***** Fragmento del documento
Palabra de honor
Antes valía mucho la palabra de honor. En el Potrero de Ábrego los tratos se cerraban sin firma de papeles, juramentos o promesas. Fijadas las condiciones del negocio cada uno de los contratantes se arrancaba un pelo del bigote o la barba, y así quedaba firme el trato. Con eso querían decir los dos: “Soy hombre −tengo bigote o barba−, y cumplo lo que digo”. Había un refrán ranchero: “Al toro se le conoce por la casta, y al hombre por la palabra”.
Del hecho de ser hombre, sin embargo, no deriva siempre el cumplimiento de la palabra dada. Decía uno:
-Soy hombre de una sola palabra: rájome.
Hubo en Saltillo un distinguido caballero dedicado a actividades de comercio que afirmaba que un comerciante no era verdadero comerciante si no se rajaba por lo menos dos veces diarias. Yo sé de algunos que se rajan hasta seis y siete veces cada día, dependiendo.
Don Antulio, labriego acomodado, del Potrero, mandó a su hijo a estudiar acá, en Saltillo. El muchacho, mocetón en plenitud de facultades −el aire del Potrero las vigoriza todas− sintió rijos por la muchachilla que servía de criada en la casa de asistencias a la que vino a dar. Ella, a su vez, se prendó del alto y rubio mancebo, y accedió a entrar en relación de noviazgo con él.
Se veían a las escondidas; ella, por temor a la patrona; él, por pena de lo que dirían sus amigos. Se encontraban en la alameda o en el cine, lugares propicios ambos al discreteo. Un día él le pidió:
-Dame una prueba de tu amor.
**********
Transcribe palabra por palabra, del fragmento sobre la palabra de honor, todo lo que va desde "Don Antulio, labriego" hasta "noviazgo con él.".
***** Entradas
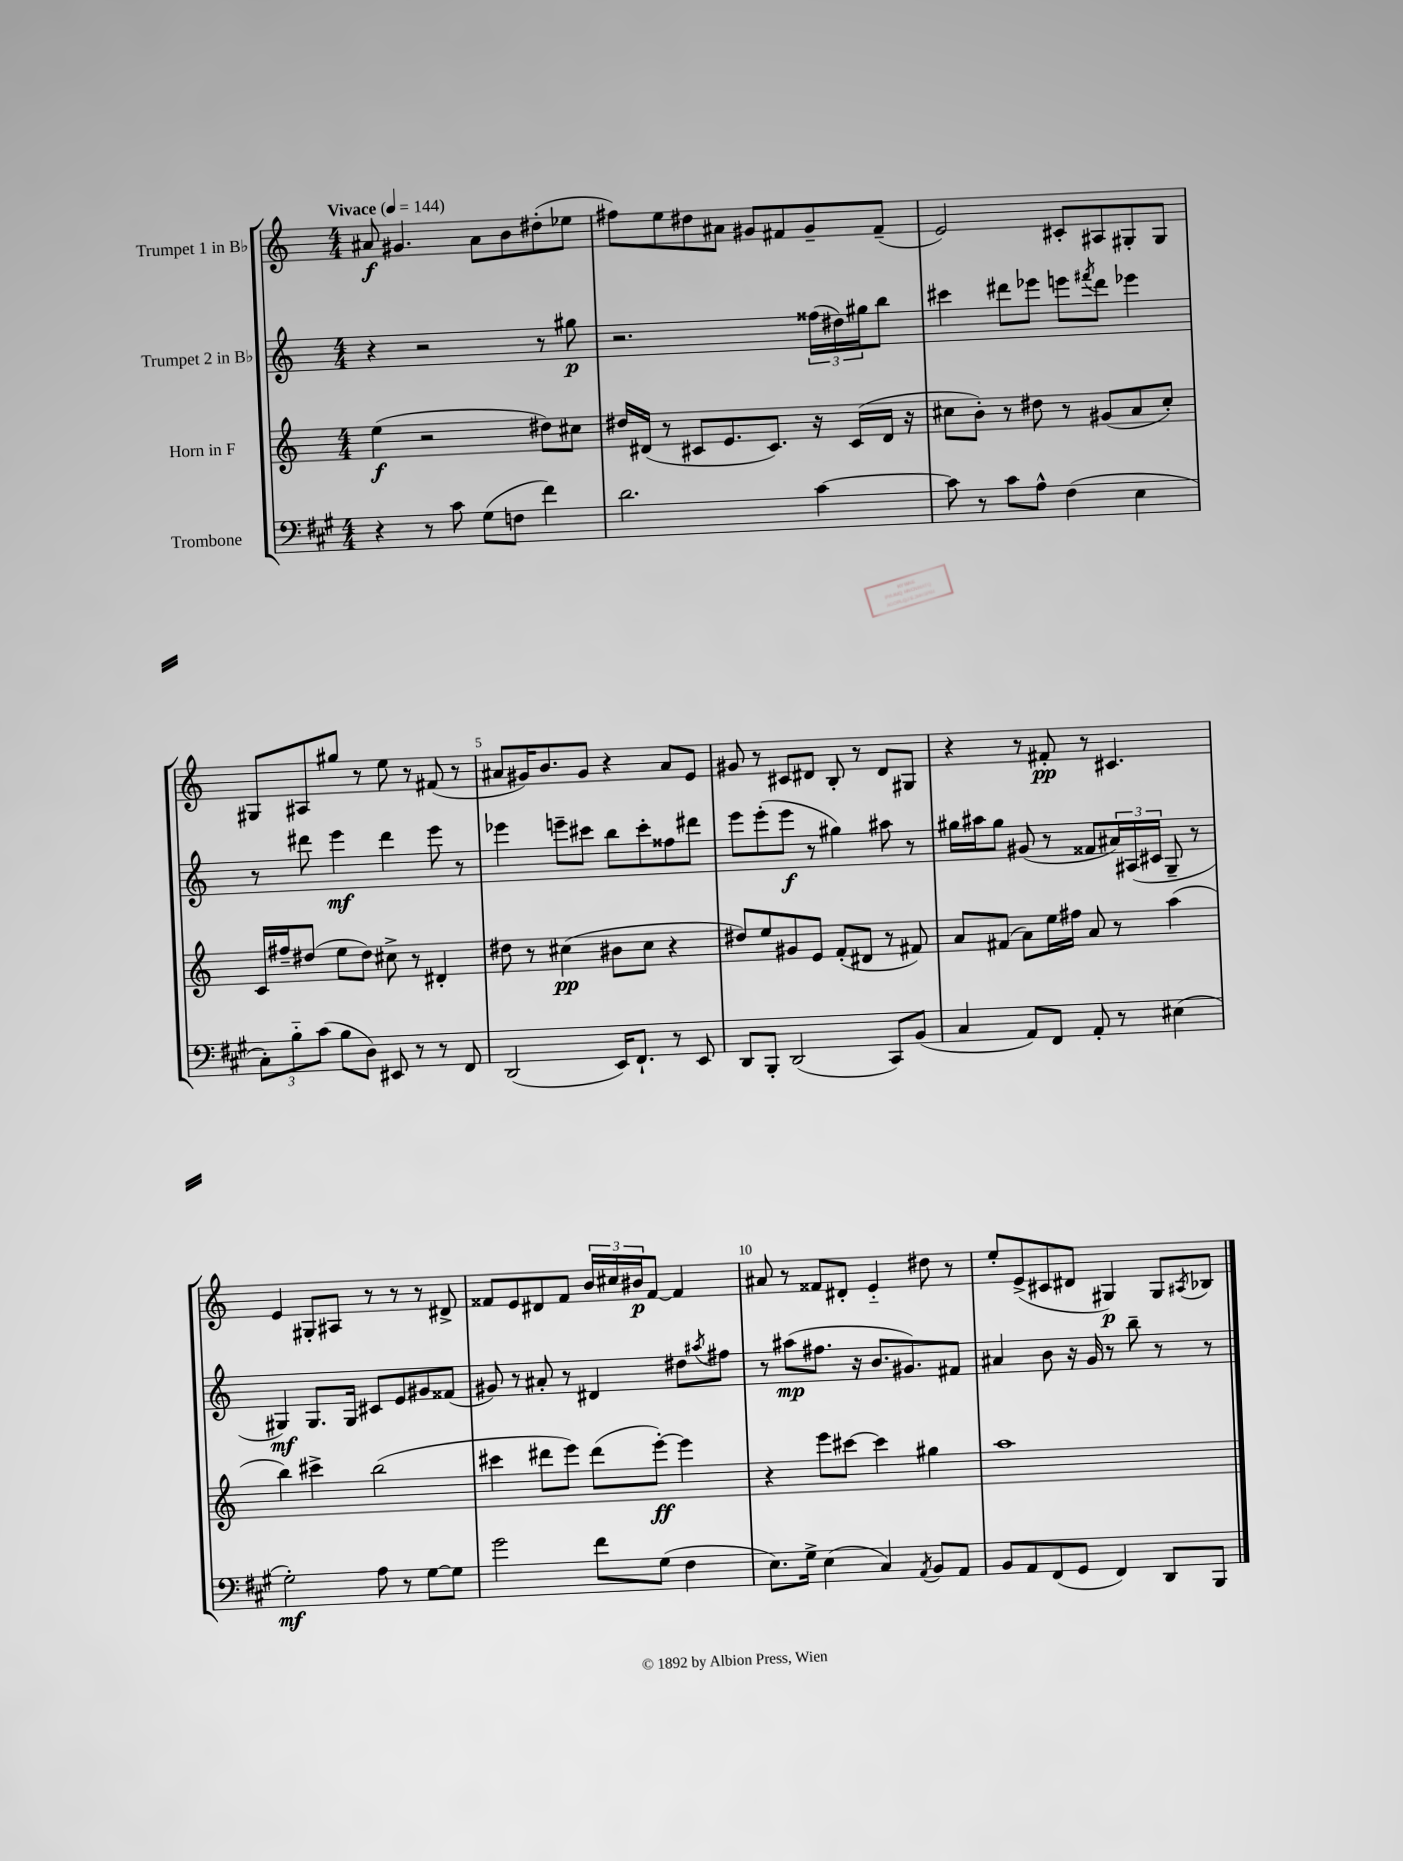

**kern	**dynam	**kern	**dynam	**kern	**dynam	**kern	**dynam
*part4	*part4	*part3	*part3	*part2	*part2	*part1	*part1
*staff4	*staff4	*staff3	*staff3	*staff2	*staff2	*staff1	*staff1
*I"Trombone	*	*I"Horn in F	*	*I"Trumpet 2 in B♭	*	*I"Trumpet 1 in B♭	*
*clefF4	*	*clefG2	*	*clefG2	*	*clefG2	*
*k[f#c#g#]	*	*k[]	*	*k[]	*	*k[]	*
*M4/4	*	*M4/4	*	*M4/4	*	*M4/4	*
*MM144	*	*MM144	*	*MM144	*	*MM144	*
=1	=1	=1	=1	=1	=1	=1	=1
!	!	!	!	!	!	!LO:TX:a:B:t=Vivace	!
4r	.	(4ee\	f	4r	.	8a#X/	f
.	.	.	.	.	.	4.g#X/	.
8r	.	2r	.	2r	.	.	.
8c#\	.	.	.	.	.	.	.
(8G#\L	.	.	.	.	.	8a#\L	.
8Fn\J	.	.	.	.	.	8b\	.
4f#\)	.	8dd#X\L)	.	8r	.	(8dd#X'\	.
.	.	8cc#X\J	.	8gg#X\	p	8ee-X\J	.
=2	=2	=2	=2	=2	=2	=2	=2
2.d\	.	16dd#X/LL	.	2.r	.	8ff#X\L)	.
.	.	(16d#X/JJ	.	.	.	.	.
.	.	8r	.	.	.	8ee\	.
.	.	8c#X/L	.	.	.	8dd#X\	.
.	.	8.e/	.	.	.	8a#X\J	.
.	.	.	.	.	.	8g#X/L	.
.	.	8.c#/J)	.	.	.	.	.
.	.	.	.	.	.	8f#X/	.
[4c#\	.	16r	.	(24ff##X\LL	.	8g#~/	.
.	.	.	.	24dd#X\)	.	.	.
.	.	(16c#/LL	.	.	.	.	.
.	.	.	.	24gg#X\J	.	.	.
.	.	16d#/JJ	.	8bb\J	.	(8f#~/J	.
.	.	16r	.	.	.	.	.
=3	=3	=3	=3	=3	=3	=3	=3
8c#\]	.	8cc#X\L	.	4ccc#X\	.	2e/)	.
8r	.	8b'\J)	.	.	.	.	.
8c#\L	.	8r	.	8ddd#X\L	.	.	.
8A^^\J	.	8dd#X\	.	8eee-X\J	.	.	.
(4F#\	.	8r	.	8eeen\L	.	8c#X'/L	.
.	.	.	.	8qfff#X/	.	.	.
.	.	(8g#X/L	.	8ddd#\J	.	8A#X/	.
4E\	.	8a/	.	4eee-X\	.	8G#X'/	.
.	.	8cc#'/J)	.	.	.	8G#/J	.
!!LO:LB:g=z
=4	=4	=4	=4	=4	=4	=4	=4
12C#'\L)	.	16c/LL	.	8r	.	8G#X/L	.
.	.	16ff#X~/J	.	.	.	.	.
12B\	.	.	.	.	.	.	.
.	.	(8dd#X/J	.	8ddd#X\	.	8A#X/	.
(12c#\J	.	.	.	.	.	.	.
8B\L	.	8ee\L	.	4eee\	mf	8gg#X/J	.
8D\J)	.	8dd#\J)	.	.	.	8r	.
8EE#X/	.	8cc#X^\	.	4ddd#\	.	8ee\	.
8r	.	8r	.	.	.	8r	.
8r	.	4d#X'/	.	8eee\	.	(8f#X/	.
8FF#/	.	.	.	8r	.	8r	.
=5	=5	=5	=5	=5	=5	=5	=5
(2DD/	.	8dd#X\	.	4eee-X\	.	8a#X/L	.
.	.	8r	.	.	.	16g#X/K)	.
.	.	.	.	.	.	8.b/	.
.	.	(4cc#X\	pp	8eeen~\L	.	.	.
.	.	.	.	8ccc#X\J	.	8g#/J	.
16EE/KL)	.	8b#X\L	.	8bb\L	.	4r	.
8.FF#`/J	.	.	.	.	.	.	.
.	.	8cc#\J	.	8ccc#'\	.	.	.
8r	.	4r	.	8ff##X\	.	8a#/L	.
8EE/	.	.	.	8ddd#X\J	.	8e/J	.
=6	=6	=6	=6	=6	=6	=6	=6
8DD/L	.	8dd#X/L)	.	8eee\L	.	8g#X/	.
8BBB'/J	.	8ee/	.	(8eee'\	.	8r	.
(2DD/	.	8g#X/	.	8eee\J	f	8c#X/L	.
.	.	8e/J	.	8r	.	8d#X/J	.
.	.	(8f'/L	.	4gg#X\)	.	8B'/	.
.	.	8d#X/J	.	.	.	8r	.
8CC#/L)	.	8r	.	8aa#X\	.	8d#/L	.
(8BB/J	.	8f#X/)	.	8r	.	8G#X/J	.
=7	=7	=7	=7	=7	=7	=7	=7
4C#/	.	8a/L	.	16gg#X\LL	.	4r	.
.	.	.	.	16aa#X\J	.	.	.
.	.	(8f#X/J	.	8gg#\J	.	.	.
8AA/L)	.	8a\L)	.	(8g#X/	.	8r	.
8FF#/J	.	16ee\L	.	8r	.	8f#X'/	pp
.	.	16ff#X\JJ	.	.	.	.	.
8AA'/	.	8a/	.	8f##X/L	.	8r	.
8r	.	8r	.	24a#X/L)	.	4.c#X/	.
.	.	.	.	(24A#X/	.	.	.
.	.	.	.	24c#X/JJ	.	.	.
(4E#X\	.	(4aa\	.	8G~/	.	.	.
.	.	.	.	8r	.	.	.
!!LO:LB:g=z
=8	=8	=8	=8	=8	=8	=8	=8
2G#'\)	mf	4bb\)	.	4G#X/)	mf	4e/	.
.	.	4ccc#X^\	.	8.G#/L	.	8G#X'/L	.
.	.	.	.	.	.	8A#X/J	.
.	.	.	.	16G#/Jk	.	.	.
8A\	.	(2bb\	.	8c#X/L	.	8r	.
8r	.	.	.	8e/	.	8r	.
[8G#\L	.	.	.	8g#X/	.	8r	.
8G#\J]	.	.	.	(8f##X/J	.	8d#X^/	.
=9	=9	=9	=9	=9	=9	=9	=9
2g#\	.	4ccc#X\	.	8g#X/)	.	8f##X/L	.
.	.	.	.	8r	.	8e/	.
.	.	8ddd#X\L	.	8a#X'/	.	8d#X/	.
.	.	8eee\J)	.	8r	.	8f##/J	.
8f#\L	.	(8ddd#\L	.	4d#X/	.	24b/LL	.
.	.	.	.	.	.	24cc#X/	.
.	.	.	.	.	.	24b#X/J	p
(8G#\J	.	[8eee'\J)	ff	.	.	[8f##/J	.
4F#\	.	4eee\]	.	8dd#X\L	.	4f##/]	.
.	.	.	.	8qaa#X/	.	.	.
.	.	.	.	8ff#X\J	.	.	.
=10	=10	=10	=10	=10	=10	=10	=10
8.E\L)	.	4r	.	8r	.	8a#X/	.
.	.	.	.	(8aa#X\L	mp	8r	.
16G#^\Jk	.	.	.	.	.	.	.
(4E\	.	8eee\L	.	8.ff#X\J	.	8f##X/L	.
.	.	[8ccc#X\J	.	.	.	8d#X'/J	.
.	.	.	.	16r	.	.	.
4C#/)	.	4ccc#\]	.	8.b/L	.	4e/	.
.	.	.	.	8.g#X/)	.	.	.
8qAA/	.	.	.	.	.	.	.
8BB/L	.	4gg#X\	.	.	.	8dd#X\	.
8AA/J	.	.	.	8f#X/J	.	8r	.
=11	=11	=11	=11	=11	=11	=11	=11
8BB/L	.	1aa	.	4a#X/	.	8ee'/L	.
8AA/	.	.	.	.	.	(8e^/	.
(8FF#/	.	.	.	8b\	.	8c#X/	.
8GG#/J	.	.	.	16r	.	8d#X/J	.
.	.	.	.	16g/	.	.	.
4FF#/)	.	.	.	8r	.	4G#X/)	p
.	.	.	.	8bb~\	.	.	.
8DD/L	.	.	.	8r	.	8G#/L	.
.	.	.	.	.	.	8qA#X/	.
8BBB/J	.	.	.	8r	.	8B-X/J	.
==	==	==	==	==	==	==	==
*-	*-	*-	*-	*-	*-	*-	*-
**********
*Respuesta correcta*.
Don Antulio, labriego acomodado, del Potrero, mandó a su hijo a estudiar acá, en Saltillo. El muchacho, mocetón en plenitud de facultades −el aire del Potrero las vigoriza todas− sintió rijos por la muchachilla que servía de criada en la casa de asistencias a la que vino a dar. Ella, a su vez, se prendó del alto y rubio mancebo, y accedió a entrar en relación de noviazgo con él.